Matt, the title character in Birthday Boy, is turning 40, a milestone that, as far as I could tell, every member of last Friday's audience had long since left behind. The discrepancy made me think, and not for the first time, about the generational divide that continues to bedevil theaters, and live performance in general outside pop music.
The Berkshire Theatre Festival—now the Berkshire Theatre Group, embracing both the home campus in Stockbridge and Pittsfield's Colonial Theatre—is not the only company with a graying audience base. The artistic director of another Berkshire theater put it to me bluntly last summer: "Our audience is dying off."
Area theaters keep testing strategies to lure younger audiences, including ticket deals and edgier second-stage offerings, and it's likely this show is part of that effort. Birthday Boy, a world premiere by Williamstown playwright Chris Newbound, is the kind of play that's intended to appeal to the audience demographic it's about: white, middle-class 30-somethings. It's a piece that floats on snappy banter but digs into heart-hurts and yields uncomfortable insights.
Melora, Matt's new colleague in the play's unspecified business, is on the brink of 30 as Matt turns 40. Both of them are in marriages that are not quite smooth sailing but still clear of the rocks. There's a mutual attraction fueled by flirtatious chit-chat. On Matt's birthday night they venture into perilous emotional waters and lead the audience into will-they-or-won't-they anticipation. Meanwhile, Matt's wife, Arianne, a college professor, is at home with the kids and sparring with an uninvited guest—one of her students, who recently stole a not-quite-unwilling kiss in the library stacks and is now obsessed with her.

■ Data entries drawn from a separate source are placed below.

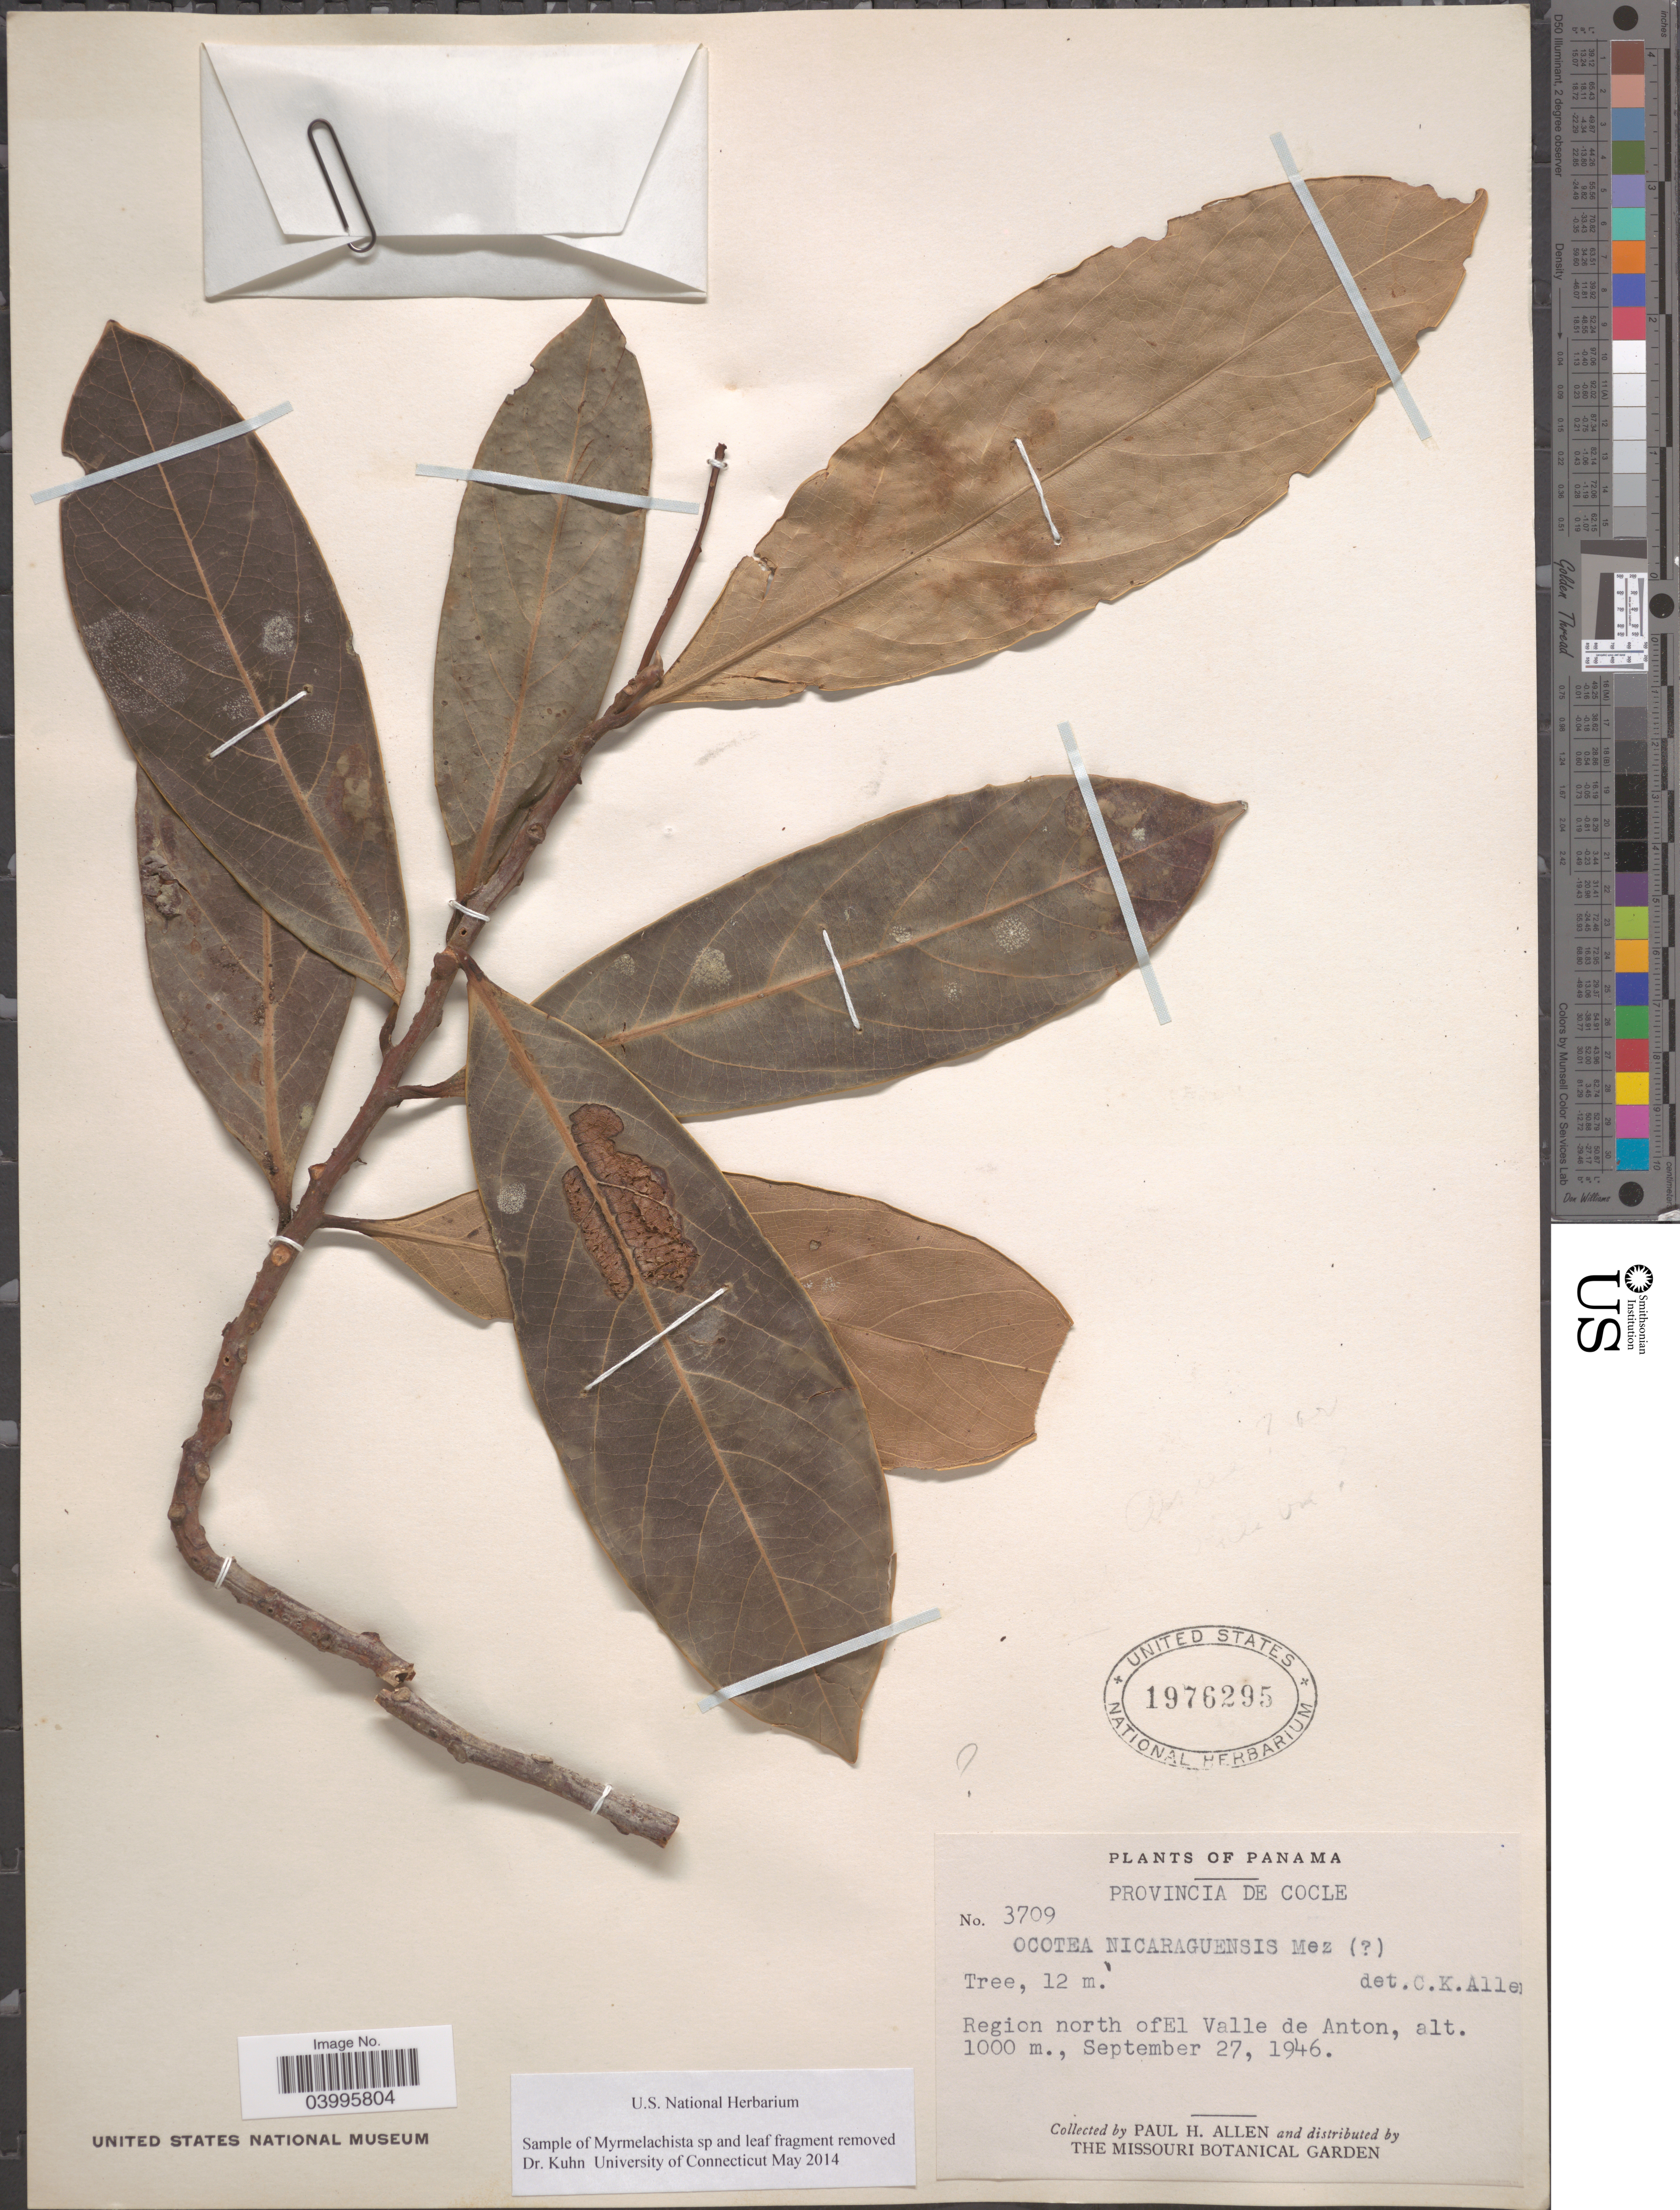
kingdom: Plantae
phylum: Tracheophyta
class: Magnoliopsida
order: Laurales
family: Lauraceae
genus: Ocotea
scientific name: Ocotea nicaraguensis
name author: Mez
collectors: P. H. Allen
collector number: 3709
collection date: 1946-09-27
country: Panama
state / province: Cocle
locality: Region north of El Valle de Anton.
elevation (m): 1000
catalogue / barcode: US 1976295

The actors, all more or less age-appropriate, only occasionally try too hard to be effortless in delivering the playwright's brand of wit, which leans heavily on joky sarcasm. James Ludwig, as Matt, has the mixed blessing of a resemblance to Rob Lowe, and there's a similar boyish charm infusing this performance. Tara Franklin practically grew up at BTF, with more than a dozen credits here. Her Melora is cute and playful, the kind of person who mitigates a sardonic quip with a grin. Keira Naughton, also a Berkshire fixture and one of our region's most versatile actors, struggles a bit to make Arianne both ironic and pissed. And Nick Dillenburg does what he can with the smitten-student role, more plot device than character.
Rather than leading to a more typical crisis and conclusion, the play ends on an ambiguous note, making it a study of temptation at a potential tipping point in two relationships. Which, thankfully, helps the piece transcend its witty but freighted repartee and sometimes clumsy plotting (Act One ends with an awkwardly contrived one-two surprise punch).
The production, directed by Wes Grantom, is part of Made in the Berkshires, a festival of work by local artists (see Fall Arts Preview in this issue). If the festival's variety and Birthday Boy's subject matter can lower the median age of BTG's constituency, that will be good news for theaters and theatergoers alike."